▶ _Material supplied_
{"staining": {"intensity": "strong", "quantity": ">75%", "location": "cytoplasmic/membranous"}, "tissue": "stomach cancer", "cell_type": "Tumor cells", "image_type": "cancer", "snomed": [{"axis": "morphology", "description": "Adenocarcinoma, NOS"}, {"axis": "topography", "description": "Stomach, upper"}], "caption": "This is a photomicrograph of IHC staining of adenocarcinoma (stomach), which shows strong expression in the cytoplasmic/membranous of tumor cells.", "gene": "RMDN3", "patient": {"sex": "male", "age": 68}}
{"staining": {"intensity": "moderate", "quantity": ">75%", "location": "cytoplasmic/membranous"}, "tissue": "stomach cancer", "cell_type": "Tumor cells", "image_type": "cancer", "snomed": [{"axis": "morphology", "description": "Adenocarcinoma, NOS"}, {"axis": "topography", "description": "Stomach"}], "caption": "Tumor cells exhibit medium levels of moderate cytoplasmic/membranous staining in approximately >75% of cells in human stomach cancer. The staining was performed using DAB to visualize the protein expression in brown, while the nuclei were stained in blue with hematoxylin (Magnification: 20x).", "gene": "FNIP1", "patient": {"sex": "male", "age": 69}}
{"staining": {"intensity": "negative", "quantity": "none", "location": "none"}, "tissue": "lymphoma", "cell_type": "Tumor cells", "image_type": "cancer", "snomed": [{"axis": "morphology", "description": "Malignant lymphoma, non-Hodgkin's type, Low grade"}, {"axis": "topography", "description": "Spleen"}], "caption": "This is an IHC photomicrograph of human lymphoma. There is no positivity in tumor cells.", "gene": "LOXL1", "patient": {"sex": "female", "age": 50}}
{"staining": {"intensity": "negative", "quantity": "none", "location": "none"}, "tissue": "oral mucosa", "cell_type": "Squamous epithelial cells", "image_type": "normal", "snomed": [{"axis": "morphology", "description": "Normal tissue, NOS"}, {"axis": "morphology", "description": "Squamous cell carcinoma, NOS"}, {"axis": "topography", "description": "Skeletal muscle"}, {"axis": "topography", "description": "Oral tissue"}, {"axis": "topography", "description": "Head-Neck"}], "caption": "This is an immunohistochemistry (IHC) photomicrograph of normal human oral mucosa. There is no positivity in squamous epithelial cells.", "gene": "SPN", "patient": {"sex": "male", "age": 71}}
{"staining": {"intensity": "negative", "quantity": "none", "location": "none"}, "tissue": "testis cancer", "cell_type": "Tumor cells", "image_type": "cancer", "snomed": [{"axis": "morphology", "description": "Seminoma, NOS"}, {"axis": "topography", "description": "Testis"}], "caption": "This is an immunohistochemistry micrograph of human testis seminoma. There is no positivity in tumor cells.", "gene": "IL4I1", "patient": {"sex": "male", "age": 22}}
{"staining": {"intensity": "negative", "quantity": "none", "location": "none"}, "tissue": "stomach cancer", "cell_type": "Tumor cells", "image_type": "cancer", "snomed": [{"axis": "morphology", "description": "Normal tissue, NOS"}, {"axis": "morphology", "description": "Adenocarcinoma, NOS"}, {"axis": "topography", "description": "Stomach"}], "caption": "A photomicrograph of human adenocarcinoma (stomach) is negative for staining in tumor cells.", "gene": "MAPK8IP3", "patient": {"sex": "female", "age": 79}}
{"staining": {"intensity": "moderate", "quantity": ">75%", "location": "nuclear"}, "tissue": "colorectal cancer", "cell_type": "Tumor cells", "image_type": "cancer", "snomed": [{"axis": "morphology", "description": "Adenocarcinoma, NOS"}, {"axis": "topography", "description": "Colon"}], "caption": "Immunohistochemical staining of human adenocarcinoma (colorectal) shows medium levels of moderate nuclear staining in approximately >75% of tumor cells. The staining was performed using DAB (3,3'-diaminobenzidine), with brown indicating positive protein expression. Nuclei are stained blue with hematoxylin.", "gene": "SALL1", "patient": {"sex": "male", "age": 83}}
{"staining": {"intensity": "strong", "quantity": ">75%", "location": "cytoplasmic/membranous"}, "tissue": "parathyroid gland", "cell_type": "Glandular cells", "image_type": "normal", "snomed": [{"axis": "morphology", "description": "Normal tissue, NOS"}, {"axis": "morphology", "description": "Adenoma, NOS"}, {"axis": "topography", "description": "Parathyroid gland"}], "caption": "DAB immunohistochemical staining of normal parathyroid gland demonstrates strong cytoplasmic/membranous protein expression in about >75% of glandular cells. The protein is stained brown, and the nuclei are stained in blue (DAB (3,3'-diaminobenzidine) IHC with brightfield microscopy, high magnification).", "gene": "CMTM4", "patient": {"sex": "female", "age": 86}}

▶ _Prompt_
Every record should be repeated exactly; please leave none out.

▶ _Answer for this exercise_
{"staining": {"intensity": "strong", "quantity": ">75%", "location": "cytoplasmic/membranous"}, "tissue": "stomach cancer", "cell_type": "Tumor cells", "image_type": "cancer", "snomed": [{"axis": "morphology", "description": "Adenocarcinoma, NOS"}, {"axis": "topography", "description": "Stomach, upper"}], "caption": "This is a photomicrograph of IHC staining of adenocarcinoma (stomach), which shows strong expression in the cytoplasmic/membranous of tumor cells.", "gene": "RMDN3", "patient": {"sex": "male", "age": 68}}
{"staining": {"intensity": "moderate", "quantity": ">75%", "location": "cytoplasmic/membranous"}, "tissue": "stomach cancer", "cell_type": "Tumor cells", "image_type": "cancer", "snomed": [{"axis": "morphology", "description": "Adenocarcinoma, NOS"}, {"axis": "topography", "description": "Stomach"}], "caption": "Tumor cells exhibit medium levels of moderate cytoplasmic/membranous staining in approximately >75% of cells in human stomach cancer. The staining was performed using DAB to visualize the protein expression in brown, while the nuclei were stained in blue with hematoxylin (Magnification: 20x).", "gene": "FNIP1", "patient": {"sex": "male", "age": 69}}
{"staining": {"intensity": "negative", "quantity": "none", "location": "none"}, "tissue": "lymphoma", "cell_type": "Tumor cells", "image_type": "cancer", "snomed": [{"axis": "morphology", "description": "Malignant lymphoma, non-Hodgkin's type, Low grade"}, {"axis": "topography", "description": "Spleen"}], "caption": "This is an IHC photomicrograph of human lymphoma. There is no positivity in tumor cells.", "gene": "LOXL1", "patient": {"sex": "female", "age": 50}}
{"staining": {"intensity": "negative", "quantity": "none", "location": "none"}, "tissue": "oral mucosa", "cell_type": "Squamous epithelial cells", "image_type": "normal", "snomed": [{"axis": "morphology", "description": "Normal tissue, NOS"}, {"axis": "morphology", "description": "Squamous cell carcinoma, NOS"}, {"axis": "topography", "description": "Skeletal muscle"}, {"axis": "topography", "description": "Oral tissue"}, {"axis": "topography", "description": "Head-Neck"}], "caption": "This is an immunohistochemistry (IHC) photomicrograph of normal human oral mucosa. There is no positivity in squamous epithelial cells.", "gene": "SPN", "patient": {"sex": "male", "age": 71}}
{"staining": {"intensity": "negative", "quantity": "none", "location": "none"}, "tissue": "testis cancer", "cell_type": "Tumor cells", "image_type": "cancer", "snomed": [{"axis": "morphology", "description": "Seminoma, NOS"}, {"axis": "topography", "description": "Testis"}], "caption": "This is an immunohistochemistry micrograph of human testis seminoma. There is no positivity in tumor cells.", "gene": "IL4I1", "patient": {"sex": "male", "age": 22}}
{"staining": {"intensity": "negative", "quantity": "none", "location": "none"}, "tissue": "stomach cancer", "cell_type": "Tumor cells", "image_type": "cancer", "snomed": [{"axis": "morphology", "description": "Normal tissue, NOS"}, {"axis": "morphology", "description": "Adenocarcinoma, NOS"}, {"axis": "topography", "description": "Stomach"}], "caption": "A photomicrograph of human adenocarcinoma (stomach) is negative for staining in tumor cells.", "gene": "MAPK8IP3", "patient": {"sex": "female", "age": 79}}
{"staining": {"intensity": "moderate", "quantity": ">75%", "location": "nuclear"}, "tissue": "colorectal cancer", "cell_type": "Tumor cells", "image_type": "cancer", "snomed": [{"axis": "morphology", "description": "Adenocarcinoma, NOS"}, {"axis": "topography", "description": "Colon"}], "caption": "Immunohistochemical staining of human adenocarcinoma (colorectal) shows medium levels of moderate nuclear staining in approximately >75% of tumor cells. The staining was performed using DAB (3,3'-diaminobenzidine), with brown indicating positive protein expression. Nuclei are stained blue with hematoxylin.", "gene": "SALL1", "patient": {"sex": "male", "age": 83}}
{"staining": {"intensity": "strong", "quantity": ">75%", "location": "cytoplasmic/membranous"}, "tissue": "parathyroid gland", "cell_type": "Glandular cells", "image_type": "normal", "snomed": [{"axis": "morphology", "description": "Normal tissue, NOS"}, {"axis": "morphology", "description": "Adenoma, NOS"}, {"axis": "topography", "description": "Parathyroid gland"}], "caption": "DAB immunohistochemical staining of normal parathyroid gland demonstrates strong cytoplasmic/membranous protein expression in about >75% of glandular cells. The protein is stained brown, and the nuclei are stained in blue (DAB (3,3'-diaminobenzidine) IHC with brightfield microscopy, high magnification).", "gene": "CMTM4", "patient": {"sex": "female", "age": 86}}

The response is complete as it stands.